▶ **Required task**
In the records below, reproduce every line unchanged from the line containing "scientific name: Carrhotus xanthogramma" down to the line containing "scientific name: Emberiza schoeniclus", including both of those lines.

▶ **Provided data**
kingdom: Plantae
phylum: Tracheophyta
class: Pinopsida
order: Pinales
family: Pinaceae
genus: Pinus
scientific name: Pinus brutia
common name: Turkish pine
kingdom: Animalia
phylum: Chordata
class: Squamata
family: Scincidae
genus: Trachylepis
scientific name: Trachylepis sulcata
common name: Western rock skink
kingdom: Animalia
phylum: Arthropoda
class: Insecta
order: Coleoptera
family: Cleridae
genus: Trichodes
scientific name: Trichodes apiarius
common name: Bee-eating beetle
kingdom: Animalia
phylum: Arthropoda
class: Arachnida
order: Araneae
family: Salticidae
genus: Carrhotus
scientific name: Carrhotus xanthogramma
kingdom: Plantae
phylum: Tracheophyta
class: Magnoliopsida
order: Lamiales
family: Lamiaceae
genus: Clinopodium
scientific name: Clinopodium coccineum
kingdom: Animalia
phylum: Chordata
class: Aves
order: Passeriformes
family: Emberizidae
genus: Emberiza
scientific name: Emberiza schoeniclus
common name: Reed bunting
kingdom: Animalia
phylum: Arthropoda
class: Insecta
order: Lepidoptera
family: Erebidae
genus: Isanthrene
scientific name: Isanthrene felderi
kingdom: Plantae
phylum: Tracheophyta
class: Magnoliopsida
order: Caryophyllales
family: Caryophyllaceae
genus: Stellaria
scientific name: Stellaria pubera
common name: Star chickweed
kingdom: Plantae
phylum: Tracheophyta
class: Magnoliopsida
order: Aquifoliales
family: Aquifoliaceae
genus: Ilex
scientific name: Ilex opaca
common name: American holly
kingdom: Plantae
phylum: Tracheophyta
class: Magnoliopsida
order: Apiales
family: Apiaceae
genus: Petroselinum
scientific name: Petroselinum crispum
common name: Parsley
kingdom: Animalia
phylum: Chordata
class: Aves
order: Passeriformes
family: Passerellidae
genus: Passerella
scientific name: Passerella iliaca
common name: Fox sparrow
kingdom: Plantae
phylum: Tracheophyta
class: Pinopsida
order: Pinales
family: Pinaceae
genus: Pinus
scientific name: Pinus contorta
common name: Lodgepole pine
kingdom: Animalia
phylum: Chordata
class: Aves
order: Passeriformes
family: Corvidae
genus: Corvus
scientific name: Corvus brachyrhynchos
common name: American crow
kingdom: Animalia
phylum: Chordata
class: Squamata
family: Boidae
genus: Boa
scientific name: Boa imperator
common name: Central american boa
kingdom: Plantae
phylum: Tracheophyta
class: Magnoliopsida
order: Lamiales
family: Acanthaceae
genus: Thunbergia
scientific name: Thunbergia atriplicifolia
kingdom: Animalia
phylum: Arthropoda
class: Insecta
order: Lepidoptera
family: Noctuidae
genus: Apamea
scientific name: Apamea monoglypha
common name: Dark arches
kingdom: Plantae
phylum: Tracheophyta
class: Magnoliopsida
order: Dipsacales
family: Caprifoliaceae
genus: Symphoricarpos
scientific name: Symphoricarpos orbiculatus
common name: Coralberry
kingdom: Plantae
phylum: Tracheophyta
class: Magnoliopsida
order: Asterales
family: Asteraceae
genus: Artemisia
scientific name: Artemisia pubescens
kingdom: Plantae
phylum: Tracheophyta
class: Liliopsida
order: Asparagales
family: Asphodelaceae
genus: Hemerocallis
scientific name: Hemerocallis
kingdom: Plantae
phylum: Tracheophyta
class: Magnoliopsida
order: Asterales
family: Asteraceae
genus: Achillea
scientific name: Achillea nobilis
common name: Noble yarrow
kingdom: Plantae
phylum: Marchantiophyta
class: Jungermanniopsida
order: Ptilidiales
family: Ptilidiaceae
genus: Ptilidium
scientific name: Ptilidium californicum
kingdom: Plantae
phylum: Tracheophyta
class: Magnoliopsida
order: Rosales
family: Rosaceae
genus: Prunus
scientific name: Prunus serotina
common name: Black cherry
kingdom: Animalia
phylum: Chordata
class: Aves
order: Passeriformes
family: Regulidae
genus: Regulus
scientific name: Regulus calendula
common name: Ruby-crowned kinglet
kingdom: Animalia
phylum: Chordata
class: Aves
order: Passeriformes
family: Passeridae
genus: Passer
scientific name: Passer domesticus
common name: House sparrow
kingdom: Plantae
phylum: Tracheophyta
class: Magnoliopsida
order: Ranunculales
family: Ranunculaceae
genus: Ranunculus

▶ **Solution for this problem**
scientific name: Carrhotus xanthogramma
kingdom: Plantae
phylum: Tracheophyta
class: Magnoliopsida
order: Lamiales
family: Lamiaceae
genus: Clinopodium
scientific name: Clinopodium coccineum
kingdom: Animalia
phylum: Chordata
class: Aves
order: Passeriformes
family: Emberizidae
genus: Emberiza
scientific name: Emberiza schoeniclus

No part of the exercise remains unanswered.